▶ Exercise passage
Charges for access (booked online at the lounge website), are as follows:

  • 30 mins (shower only): US$16 (S$22)
  • 2 hours: US$39 (S$54)
  • 5 hours: US$60 (S$83)

This lounge is primarily focused on providing access for full service airlines not in the SkyTeam alliance (who all use the Garuda lounge). Under contract lounge arrangements you’ll be able to access this lounge if you’re flying Business or First Class, or hold various alliance / partner status levels with:

  • Cathay Pacific
  • Etihad Airways
  • EVA Air
  • Japan Airlines
  • Qantas
  • Thai Airways

For example if you’re flying on Qantas to Sydney in Economy Class and hold Qantas Gold, Emirates Skywards Gold or oneworld Sapphire (spelt correctly) or Emerald status, you’ll be good to access this lounge.

For Singapore Airlines the lounge is accessible for those travelling in Business Class or First Class, and to PPS status holders flying Economy Class.

KrisFlyer Elite Gold members flying in Economy Class are instead given a voucher to use at seven restaurants in the terminal, an arrangement we first outlined in our November 2018 article here.

▶ Task objective
Please check each of these statements against the lounge text above, answering yes or no and quoting the words that decide it. 1. Two hours in the lounge costs US$39. 2. Airlines in the SkyTeam alliance send their passengers to this lounge. 3. KrisFlyer Elite Gold members flying in Economy Class receive a restaurant voucher.

▶ Given information

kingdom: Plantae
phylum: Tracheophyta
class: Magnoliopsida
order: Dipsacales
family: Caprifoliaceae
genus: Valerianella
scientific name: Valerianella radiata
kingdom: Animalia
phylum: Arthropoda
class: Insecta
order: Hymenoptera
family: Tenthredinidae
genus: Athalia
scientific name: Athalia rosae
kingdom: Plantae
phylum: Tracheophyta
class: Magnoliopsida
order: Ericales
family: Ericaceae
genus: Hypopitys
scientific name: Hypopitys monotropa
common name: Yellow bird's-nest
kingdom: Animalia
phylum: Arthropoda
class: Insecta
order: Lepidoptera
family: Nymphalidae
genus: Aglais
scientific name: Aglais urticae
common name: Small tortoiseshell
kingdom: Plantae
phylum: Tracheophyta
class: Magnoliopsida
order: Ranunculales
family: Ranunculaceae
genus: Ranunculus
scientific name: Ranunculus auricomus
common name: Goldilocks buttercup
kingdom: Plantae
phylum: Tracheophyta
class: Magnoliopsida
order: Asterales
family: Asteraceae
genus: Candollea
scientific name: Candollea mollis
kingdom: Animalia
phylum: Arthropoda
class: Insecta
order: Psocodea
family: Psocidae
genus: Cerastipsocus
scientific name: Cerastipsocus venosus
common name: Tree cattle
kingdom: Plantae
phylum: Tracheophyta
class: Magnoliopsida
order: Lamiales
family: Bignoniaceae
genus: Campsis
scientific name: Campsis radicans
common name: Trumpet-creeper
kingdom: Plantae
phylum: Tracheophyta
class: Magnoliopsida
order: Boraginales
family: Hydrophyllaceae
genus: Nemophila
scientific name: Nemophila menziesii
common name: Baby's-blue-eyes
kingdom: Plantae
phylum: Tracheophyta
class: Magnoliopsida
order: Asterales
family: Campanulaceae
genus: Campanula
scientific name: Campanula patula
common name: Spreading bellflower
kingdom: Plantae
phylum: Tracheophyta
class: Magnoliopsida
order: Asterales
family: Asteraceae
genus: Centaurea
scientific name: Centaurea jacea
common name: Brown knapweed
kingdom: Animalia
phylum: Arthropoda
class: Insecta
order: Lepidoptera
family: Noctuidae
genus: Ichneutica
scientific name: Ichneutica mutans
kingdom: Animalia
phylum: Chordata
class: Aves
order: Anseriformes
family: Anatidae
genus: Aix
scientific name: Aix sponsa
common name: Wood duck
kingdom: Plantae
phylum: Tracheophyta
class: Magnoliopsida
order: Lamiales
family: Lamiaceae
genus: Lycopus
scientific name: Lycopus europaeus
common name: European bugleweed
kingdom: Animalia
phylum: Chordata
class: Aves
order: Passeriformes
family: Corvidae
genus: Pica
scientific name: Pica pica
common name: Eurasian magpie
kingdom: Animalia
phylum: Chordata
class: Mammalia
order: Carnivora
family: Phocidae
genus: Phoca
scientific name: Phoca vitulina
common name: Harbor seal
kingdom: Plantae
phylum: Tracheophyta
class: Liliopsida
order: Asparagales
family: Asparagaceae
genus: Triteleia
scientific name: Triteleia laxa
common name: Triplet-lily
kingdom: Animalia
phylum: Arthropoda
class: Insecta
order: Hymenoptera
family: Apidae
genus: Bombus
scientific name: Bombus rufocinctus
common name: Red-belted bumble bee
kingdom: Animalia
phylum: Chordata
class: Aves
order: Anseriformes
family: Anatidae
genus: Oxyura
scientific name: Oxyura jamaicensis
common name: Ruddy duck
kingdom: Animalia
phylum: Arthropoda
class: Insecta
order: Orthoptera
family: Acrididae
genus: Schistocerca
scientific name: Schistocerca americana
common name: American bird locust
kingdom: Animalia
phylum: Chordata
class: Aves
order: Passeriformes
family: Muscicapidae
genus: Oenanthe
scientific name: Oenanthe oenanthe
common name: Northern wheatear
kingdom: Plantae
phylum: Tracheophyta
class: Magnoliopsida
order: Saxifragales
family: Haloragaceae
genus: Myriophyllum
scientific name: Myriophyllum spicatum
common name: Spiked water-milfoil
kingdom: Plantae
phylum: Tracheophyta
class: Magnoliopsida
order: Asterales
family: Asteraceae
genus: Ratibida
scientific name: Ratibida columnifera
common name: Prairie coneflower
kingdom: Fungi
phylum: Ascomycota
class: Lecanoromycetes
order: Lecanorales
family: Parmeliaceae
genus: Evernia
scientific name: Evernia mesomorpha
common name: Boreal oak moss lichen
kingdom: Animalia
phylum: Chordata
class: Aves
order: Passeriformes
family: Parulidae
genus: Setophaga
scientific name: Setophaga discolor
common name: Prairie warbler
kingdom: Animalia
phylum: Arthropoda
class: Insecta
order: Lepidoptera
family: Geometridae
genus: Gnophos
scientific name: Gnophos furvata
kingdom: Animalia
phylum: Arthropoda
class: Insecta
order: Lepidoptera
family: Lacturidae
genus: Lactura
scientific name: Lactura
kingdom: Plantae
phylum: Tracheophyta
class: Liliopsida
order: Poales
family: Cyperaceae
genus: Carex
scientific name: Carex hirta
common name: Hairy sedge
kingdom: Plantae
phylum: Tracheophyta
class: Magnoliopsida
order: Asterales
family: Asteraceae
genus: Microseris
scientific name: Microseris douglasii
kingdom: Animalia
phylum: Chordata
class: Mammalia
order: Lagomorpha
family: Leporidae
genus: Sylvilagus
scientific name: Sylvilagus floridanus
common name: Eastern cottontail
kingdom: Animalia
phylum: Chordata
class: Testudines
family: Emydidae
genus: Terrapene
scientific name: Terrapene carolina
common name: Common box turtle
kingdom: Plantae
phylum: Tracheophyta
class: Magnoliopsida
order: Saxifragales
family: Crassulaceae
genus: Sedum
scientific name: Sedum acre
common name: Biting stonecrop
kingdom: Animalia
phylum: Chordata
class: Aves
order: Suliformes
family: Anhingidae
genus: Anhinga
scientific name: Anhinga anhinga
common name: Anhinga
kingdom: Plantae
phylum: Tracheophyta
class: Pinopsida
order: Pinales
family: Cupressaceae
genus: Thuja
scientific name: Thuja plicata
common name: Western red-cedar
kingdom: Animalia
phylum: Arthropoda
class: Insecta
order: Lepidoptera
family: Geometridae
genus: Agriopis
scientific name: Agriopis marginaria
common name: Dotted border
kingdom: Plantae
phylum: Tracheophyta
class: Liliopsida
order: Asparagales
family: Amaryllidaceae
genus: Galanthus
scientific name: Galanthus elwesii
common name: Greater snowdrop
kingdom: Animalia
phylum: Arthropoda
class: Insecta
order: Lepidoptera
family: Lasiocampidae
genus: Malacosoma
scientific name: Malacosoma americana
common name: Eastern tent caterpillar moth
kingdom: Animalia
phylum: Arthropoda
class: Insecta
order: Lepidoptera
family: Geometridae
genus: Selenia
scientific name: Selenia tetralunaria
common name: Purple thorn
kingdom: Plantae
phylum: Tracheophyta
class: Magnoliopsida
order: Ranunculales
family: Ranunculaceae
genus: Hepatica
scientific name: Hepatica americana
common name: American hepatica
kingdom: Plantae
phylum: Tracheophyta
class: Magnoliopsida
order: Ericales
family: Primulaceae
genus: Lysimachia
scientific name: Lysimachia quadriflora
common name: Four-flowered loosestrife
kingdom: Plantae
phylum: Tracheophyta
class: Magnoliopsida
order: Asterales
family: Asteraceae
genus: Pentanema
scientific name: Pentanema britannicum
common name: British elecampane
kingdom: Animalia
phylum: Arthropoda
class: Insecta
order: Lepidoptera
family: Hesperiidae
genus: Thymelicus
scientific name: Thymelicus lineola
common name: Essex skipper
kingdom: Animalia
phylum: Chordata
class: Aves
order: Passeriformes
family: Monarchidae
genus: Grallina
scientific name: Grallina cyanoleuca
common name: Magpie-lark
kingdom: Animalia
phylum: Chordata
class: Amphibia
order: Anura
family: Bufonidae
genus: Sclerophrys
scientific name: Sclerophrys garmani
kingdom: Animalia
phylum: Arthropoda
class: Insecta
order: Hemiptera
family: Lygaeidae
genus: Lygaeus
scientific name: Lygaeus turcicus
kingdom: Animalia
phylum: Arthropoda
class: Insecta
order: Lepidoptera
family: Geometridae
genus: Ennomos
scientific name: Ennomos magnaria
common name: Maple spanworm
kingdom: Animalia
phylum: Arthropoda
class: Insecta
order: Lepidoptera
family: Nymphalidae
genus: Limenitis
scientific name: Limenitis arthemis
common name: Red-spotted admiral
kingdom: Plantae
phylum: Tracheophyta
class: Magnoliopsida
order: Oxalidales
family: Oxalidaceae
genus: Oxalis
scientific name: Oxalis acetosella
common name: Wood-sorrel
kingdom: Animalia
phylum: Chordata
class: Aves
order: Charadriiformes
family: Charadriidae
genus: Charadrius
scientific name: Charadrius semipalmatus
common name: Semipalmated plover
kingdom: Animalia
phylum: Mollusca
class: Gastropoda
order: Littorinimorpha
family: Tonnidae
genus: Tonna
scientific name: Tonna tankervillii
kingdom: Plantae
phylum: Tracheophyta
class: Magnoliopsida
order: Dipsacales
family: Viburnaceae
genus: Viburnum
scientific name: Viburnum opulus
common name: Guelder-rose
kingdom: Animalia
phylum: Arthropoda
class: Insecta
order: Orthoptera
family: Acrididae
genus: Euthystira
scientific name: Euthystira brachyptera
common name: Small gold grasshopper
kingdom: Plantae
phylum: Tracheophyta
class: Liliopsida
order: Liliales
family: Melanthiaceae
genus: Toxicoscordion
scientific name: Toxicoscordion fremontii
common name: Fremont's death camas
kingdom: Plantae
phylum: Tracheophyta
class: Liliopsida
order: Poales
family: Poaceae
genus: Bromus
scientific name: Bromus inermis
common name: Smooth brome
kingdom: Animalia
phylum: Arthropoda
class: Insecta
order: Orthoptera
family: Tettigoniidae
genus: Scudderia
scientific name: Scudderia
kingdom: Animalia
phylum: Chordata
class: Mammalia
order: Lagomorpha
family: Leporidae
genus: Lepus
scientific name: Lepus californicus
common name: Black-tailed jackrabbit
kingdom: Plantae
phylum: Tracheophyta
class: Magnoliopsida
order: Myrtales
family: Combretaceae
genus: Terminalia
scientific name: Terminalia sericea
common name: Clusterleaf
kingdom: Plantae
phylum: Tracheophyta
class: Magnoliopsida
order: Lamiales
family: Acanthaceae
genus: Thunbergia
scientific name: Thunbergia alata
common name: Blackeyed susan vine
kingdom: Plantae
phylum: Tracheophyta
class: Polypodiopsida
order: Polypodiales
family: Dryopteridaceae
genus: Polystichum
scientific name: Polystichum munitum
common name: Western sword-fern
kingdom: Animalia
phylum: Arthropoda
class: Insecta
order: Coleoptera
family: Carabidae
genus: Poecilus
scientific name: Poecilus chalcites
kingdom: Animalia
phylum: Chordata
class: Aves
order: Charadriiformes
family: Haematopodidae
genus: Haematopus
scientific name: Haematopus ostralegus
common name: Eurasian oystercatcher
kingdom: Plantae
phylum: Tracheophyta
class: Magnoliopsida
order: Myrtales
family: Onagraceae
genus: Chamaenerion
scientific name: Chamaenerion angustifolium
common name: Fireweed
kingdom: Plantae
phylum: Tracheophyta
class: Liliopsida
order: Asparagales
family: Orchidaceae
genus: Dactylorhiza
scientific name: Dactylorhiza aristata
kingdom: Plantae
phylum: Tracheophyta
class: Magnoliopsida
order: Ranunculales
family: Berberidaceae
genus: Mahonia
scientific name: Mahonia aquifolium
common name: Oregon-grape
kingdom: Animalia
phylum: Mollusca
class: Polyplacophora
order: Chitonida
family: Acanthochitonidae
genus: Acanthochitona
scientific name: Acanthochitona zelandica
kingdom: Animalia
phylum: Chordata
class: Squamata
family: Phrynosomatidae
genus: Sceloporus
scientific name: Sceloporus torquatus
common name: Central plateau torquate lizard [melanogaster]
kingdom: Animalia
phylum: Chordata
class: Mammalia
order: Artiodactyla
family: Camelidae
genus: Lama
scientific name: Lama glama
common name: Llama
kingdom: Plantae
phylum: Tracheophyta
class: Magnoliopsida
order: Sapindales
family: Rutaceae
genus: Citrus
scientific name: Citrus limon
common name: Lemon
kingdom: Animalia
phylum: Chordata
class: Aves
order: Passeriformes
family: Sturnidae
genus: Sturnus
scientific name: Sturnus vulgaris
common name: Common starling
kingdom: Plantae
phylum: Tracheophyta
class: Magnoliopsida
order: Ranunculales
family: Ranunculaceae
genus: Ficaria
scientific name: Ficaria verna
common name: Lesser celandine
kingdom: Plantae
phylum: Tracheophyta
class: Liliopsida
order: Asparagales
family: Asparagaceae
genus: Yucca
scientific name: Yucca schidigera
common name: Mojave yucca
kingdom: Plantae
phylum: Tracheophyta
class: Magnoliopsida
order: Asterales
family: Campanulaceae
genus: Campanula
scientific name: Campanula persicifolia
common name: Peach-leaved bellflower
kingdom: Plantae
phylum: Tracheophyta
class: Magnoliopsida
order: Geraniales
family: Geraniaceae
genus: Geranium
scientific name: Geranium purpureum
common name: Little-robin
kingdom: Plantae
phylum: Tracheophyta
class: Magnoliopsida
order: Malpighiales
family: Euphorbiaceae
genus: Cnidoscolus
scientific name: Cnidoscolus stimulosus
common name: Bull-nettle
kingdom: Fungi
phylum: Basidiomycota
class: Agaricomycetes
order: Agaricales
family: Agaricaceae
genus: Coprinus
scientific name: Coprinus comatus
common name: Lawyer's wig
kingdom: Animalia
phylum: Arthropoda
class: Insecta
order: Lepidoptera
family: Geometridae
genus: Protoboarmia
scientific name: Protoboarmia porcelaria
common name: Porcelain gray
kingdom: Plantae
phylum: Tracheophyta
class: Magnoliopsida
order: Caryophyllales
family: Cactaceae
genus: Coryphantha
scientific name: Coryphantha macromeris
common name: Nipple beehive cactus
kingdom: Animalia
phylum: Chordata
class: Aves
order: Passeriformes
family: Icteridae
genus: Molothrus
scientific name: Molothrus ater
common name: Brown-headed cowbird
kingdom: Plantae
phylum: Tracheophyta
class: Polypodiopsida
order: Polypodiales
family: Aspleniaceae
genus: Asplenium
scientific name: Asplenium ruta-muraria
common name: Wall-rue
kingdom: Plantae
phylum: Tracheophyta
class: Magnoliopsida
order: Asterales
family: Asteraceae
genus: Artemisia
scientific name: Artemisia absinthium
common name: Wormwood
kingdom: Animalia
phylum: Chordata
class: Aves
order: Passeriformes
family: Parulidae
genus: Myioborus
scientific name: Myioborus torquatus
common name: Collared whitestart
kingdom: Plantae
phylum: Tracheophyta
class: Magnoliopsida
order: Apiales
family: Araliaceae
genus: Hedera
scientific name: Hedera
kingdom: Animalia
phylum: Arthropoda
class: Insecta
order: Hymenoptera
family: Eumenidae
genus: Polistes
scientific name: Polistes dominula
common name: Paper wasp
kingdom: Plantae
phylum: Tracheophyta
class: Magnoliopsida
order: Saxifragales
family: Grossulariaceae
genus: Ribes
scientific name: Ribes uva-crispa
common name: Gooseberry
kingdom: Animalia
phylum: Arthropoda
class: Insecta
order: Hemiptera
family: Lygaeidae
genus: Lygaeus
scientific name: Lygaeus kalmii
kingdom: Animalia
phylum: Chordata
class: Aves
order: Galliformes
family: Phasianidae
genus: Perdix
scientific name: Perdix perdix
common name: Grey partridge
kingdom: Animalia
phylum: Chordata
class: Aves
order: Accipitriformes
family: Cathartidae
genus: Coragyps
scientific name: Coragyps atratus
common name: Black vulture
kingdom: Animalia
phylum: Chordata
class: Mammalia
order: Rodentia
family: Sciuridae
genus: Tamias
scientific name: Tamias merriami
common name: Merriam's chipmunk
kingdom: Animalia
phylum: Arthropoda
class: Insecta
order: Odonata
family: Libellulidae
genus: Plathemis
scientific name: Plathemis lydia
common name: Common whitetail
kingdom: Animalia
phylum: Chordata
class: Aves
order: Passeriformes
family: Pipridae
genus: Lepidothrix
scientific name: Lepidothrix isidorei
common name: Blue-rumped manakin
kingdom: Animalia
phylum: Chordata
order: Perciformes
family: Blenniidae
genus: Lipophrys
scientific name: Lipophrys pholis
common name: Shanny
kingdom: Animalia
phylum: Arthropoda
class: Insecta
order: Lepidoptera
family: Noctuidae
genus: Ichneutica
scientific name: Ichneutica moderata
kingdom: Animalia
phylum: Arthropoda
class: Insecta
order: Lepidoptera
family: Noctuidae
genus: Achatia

▶ Task output
1. Yes: "2 hours: US$39 (S$54)"
2. No: "full service airlines not in the SkyTeam alliance (who all use the Garuda lounge)"
3. Yes: "KrisFlyer Elite Gold members flying in Economy Class are instead given a voucher to use at seven restaurants in the terminal"